— START PAGE —

Best Bait For Bluegill And Bream Fishing
“To catch the most and the biggest bluegills from any bed, you must pick bluegills just like you pick cotton,” Nathaniel Davis, an elderly outdoor friend who helped me learn to hunt and fish, told me years ago. “You start picking cotton on the plant’s outside first and then work your way into the bolls closest to the stem. That way you won’t knock off any of the bolls. When you’re picking bluegills off a bed, begin on the outside beds first, and work your way into the centers. Once you hook a bluegill, it will run for deep water and away from the bluegills on the more-shallow beds, spooking the bluegills further from the shore,” he said. This wise, older outdoorsman never went to high school, trade school or college. But I never knew a better fisherman or hunter, and I always followed his outdoor advice, especially when it came to picking the best bait for bluegill and bream fishing.
Several modern devices will help you catch more bluegills, including depth finders and GPS receivers. Many bluegill fishermen have learned that if they can locate bluegill beds and mark those spots as waypoints on their GPS receivers, they can return to those sites each year and generally catch bluegills. Thanks to this advantage of better sonar, anglers also are pinpointing bluegill beds where they’ve never located them before. When the bluegills pull off their beds in the spring, they’ll move out to 10 feet of water and hold on rocks, riprap and bridge pilings. By the end of June in the South, many of the larger bluegills have moved to their deep-water haunts to spend the summer, the fall and the winter, before migrating back into shallow water to spawn in the spring. Historically clean banks have been more productive than grass beds for bluegills.
How to Catch Bluegill and Target Areas to Focus On
“To catch trophy bluegills, the best place to start is a farm pond that’s heavily fertilized and has a crowded bass population,” explained my friend, Sam Spencer, once the Chief of Fisheries for the State of Alabama. “If you have low numbers of bluegills, then they have more food available and can grow to a larger size. By increasing the number of prey fish in a body of water, you ensure that only a very-small number of bluegill offspring will survive, providing more food for the adults. The water then will home fewer bluegills – but they will be bigger.”
The most-productive farm ponds are generally clear of trees and bushes around them. Also, setting-up an automatic fish feeder with a timer means that when the floating fish food hits the water’s surface, large numbers of bluegills will go on a feeding spree.
Backwaters Off Main River Channels
Smelling bluegills out is what several friends of mine suggest when fishing backwaters. The weed beds, logs, bushes hanging over the water and trees fallen in the water in small creeks, canals, little bays and oxbow lakes coming off major river systems are productive places to find bedding bluegills, often in the same locations year after year. Spawning bluegills in these areas give off an odor like ripe watermelons, and you can follow your nose to pinpoint the bluegill beds. Anglers will use bream poles or ultralight spinning tackle, light line, a red bobber and a small shot lead up the line and bait with live crickets, red worms or nightcrawlers cut into sections.

— END PAGE —

- OBJECTIVE
Set down the bluegill fishing text word for word, everything from "Several modern devices" down to "beds for bluegills.". Work only from the bluegill fishing text and nothing else.

— START RECORD EXTRACTS —

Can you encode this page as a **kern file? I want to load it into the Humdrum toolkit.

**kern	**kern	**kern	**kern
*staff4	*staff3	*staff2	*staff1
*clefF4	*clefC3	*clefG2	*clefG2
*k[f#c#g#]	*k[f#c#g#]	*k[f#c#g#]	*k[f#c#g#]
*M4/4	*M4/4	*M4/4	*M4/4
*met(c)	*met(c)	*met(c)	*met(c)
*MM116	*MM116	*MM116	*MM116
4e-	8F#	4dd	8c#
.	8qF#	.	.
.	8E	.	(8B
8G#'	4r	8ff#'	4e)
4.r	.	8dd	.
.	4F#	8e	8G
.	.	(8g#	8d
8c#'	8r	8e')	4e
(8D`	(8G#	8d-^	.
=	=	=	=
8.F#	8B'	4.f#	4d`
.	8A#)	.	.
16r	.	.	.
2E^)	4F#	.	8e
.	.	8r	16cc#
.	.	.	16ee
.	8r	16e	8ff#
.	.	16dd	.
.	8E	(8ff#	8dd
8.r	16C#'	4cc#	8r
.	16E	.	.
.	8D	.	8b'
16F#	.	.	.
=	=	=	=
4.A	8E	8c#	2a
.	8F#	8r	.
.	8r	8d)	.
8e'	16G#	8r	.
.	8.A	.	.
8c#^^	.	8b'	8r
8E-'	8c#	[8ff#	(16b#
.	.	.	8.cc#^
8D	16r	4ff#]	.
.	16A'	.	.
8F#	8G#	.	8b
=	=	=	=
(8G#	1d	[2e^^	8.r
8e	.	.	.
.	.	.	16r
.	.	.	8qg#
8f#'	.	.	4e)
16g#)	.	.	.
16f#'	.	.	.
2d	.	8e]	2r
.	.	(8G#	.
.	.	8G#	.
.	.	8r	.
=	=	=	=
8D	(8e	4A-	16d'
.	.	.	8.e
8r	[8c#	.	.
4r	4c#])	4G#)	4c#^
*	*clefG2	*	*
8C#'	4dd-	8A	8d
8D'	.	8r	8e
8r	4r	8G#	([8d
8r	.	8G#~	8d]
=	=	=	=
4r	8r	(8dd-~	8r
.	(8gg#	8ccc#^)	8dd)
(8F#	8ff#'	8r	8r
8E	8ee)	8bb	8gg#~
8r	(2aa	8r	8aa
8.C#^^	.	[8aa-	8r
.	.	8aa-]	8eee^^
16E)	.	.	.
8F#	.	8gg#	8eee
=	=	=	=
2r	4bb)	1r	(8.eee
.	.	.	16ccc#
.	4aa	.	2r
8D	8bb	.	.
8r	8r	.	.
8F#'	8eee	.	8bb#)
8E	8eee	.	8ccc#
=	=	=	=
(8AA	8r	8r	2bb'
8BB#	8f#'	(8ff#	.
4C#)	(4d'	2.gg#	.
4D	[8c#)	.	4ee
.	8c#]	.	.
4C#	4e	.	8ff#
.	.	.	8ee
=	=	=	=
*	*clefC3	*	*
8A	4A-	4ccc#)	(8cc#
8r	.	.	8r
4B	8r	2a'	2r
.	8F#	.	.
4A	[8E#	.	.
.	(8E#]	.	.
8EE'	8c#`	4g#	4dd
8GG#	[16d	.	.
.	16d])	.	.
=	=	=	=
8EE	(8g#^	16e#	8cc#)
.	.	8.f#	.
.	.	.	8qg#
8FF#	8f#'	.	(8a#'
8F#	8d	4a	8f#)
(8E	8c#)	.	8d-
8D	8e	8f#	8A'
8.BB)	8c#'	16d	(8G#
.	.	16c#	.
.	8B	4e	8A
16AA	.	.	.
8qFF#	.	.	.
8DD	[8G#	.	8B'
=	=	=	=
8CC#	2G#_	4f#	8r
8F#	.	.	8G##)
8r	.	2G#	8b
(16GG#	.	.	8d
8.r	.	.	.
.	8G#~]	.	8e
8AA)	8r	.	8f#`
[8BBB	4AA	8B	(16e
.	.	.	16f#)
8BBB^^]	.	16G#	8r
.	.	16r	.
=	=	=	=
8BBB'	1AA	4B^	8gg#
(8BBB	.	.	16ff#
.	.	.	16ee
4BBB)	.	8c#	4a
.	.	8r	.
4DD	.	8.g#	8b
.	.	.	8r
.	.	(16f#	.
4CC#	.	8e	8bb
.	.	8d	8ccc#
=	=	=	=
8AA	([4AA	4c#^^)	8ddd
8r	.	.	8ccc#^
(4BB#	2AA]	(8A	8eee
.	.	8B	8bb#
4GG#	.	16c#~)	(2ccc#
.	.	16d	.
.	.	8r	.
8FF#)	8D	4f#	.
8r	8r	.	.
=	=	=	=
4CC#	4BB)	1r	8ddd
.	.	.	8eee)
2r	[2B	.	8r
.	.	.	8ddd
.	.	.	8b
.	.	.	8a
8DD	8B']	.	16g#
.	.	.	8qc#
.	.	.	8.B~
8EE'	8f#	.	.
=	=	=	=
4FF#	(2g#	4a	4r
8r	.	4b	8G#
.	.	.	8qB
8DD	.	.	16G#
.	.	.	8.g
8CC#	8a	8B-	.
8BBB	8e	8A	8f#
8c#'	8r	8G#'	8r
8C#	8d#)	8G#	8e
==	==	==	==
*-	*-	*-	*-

— END RECORD EXTRACTS —

- RESULT
Several modern devices will help you catch more bluegills, including depth finders and GPS receivers. Many bluegill fishermen have learned that if they can locate bluegill beds and mark those spots as waypoints on their GPS receivers, they can return to those sites each year and generally catch bluegills. Thanks to this advantage of better sonar, anglers also are pinpointing bluegill beds where they’ve never located them before. When the bluegills pull off their beds in the spring, they’ll move out to 10 feet of water and hold on rocks, riprap and bridge pilings. By the end of June in the South, many of the larger bluegills have moved to their deep-water haunts to spend the summer, the fall and the winter, before migrating back into shallow water to spawn in the spring. Historically clean banks have been more productive than grass beds for bluegills.